Malignant melanoma is the most rapidly increasing malignancy in the white population and its mortality rate is surpassed only by lung cancer. Unfortunately, since many years there has been no significant progress in efficiency of advanced melanoma therapies and survival rate of patients with metastatic melanomas. Surgical excision is an effective treatment only for cure of an early stage melanomas. Melanoma is a type of skin cancer that arises from melanocytes, the cells producing melanin, present predominantly in the skin. Its major role is protection against the harmful actions of solar radiation. It has been well accepted that melanin could act as protector against skin cancers and melanoma. However, under pathological conditions (e.g., melanoma), melanogenesis can induce genotoxic and mutagenic effects via toxic intermediates of the pathway, thus contributing to tumor progression. Melanin precursors and intermediates can facilitate melanoma progression and further development of the disease. The antioxidative properties of melanin, under physiological conditions protects skin against environmental insults, but under pathological conditions can attenuate radio- photo- and chemotherapy, with net undesirable clinical effect. The results of our previous research showed significant differences in biology and behavior of amelanotic and pigmented melanomas, both in in vitro experiments and in clinical samples. We found that melanogenesis shortens overall survival and disease-free survival in patients with metastatic melanoma. Patients with pigmented melanomas treated with radiotherapy showed significantly shorter survival when compared to amelanotic once. In melanoma microenvironment melanin was related with lower number of intratumoral and peritumoral lymphocytes in primary lesions indicating, that melanin demonstrates powerful immunosuppressive properties. In addition amelanotic but not pigmented melanoma cells were sensitive to chemotherapeutic action of several drugs and natural compounds and ionizing radiation, suggesting that inhibition of melanogenesis could sensitized melanoma cells to radio and chemotherapy and could be useful method of augmenting efficiency of radiotherapy or chemotherapy in metastatic melanoma.

The aim of this study is analyzing:

-the cytoskeleton of melanoma cells in relation to pigmentation

-the effects of melanoma pigmentation, its regulation on adhesion and migration

-WNT/β-Catenin pathways in melanoma in relation to pigmentation

- WNT/β-Catenin pathways modulation by natural compounds, as melatonin or vitamin D

-effects of natural compounds, as melatonin or vitamin D on adhesion, cytoskeleton and migration of melanoma cells.

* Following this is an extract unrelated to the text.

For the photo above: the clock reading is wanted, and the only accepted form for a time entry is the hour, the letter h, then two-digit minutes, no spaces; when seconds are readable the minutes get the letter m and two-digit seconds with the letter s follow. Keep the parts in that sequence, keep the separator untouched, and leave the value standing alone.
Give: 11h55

-adhesion, cytoskeleton, migration of melanoma cells and WNT/β-Catenin pathways after melanogenesis inhibition.

The abovemantioned aims should allow to identify the molecular pathways and/or processes chracterized by therapeutic potential.

What is funded

A doctoral student who does not hold a degree of doctor shall receive a doctoral scholarship.

The amount of a monthly doctoral scholarship shall be at least:1) 37% of a professor’s salary – up to the month in which the mid-term evaluation was conducted*; 2) 57% of a professor’s salary – after the month in which the mid-term evaluation was conducted*.

[*According to the legal status in 2020, the scholarship is gross: 1) 2.371,70 PLN, 2) 3.653,70 PLN.]

Duration

4 years.

Eligibility

A Master degree (a magister or a magister inżynier degree) or an equivalent degree, or the diploma, entitling to apply for the award of a degree of doctor in the country in the education system of which the higher education institution which issued it operates.

Taking part in the recruitment process.